Theory of Decision Based on Structural Health Monitoring

The average age of strategic constructions in the Western world is becoming higher and higher. Many of these structures need inspection, maintenance or replacement, resulting in significant costs. The accurate estimate of structural condition can make operators optimize the allocation of resources. Nowadays, the progress of technology and machine learning has made structural health monitoring appealing to the agencies that manage important structures. This has encouraged the research community in the study of new structural health monitoring methods. In spite of this, the use of monitoring data is often disregarded by practitioners, who still prefer to gather more information and then act based on experience. Similarly, unlike the design of civil structures, the design of structural health monitoring systems is carried out based on heuristics rather than on rigorous evaluations of the expected monitoring system effectiveness. In this doctoral thesis, I apply expected utility theory for the development of decision support systems to be used in structural health monitoring and I develop a procedure for the design of structural health monitoring systems that follows the scheme of semi-probabilistic structural design.
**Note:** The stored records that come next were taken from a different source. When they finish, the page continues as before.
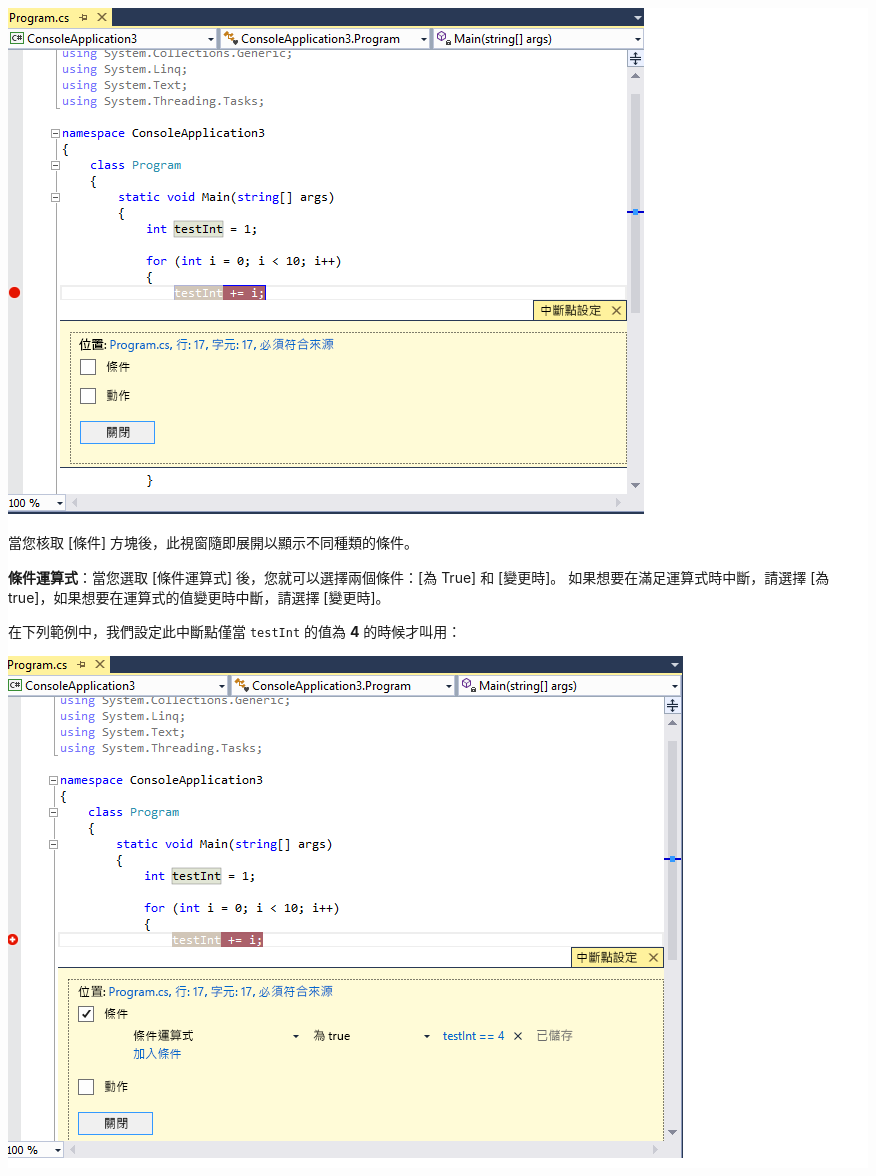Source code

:  ![中斷點設定](../debugger/media/breakpointsettings.png "BreakpointSettings")  
  
 當您核取 \[條件\] 方塊後，此視窗隨即展開以顯示不同種類的條件。  
  
 **條件運算式**：當您選取 \[條件運算式\] 後，您就可以選擇兩個條件：\[為 True\] 和 \[變更時\]。 如果想要在滿足運算式時中斷，請選擇 \[為 true\]，如果想要在運算式的值變更時中斷，請選擇 \[變更時\]。  
  
 在下列範例中，我們設定此中斷點僅當 `testInt` 的值為 **4** 的時候才叫用：  
  
 ![中斷點條件為 true](../debugger/media/breakpointconditionistrue.png "BreakpointConditionIsTrue")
The use of monitoring data in a decision support system that implements expected utility theory financially optimizes the management of civil structures. The proposed monitoring system design method enables practitioners to design monitoring systems using their experience and guarantees that the installation of a monitoring solution is financially convenient. I present the mathematical formulation for monitoring-based decision support systems and monitoring system design. Then, I propose the numerical algorithms for the development of monitoring-based decision support systems and solutions for monitoring data analysis. Finally, the proposed methods are applied to three case studies, which enabled me to discuss the application in real life and the hypotheses. The applications show also the feasibility of the proposed approaches and test the numerical algorithms.